Bounding box coordinate data:
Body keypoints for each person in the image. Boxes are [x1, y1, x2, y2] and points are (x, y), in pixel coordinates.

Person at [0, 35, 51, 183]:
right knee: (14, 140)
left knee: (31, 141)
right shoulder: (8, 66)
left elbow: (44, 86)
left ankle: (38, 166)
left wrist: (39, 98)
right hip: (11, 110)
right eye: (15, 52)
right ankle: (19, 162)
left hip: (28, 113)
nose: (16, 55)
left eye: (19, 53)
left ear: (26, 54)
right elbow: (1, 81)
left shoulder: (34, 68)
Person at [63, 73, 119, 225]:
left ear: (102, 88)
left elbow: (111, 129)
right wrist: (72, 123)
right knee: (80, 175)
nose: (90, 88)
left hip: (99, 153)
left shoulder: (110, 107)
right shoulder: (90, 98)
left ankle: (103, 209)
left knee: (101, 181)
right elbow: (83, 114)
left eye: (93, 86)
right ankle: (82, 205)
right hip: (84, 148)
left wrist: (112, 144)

* * *

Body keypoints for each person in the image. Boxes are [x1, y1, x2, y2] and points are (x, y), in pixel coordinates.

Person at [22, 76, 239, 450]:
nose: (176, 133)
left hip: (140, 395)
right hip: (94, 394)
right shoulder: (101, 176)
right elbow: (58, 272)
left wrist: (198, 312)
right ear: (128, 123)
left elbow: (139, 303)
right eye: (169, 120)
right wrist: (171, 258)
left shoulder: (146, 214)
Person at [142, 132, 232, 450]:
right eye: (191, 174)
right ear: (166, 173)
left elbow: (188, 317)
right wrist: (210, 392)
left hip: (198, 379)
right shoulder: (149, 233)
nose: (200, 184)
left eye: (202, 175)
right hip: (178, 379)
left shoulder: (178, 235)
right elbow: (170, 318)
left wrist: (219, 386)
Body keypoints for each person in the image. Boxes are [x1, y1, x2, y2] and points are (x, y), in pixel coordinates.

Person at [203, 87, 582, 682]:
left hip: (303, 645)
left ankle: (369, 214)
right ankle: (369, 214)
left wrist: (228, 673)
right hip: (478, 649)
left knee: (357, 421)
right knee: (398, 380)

• [Assigned task] Using the data above, return each line that includes the word "knee".

• [Solution for this problem]
right knee: (14, 140)
left knee: (31, 141)
right knee: (80, 175)
left knee: (101, 181)
left knee: (357, 421)
right knee: (398, 380)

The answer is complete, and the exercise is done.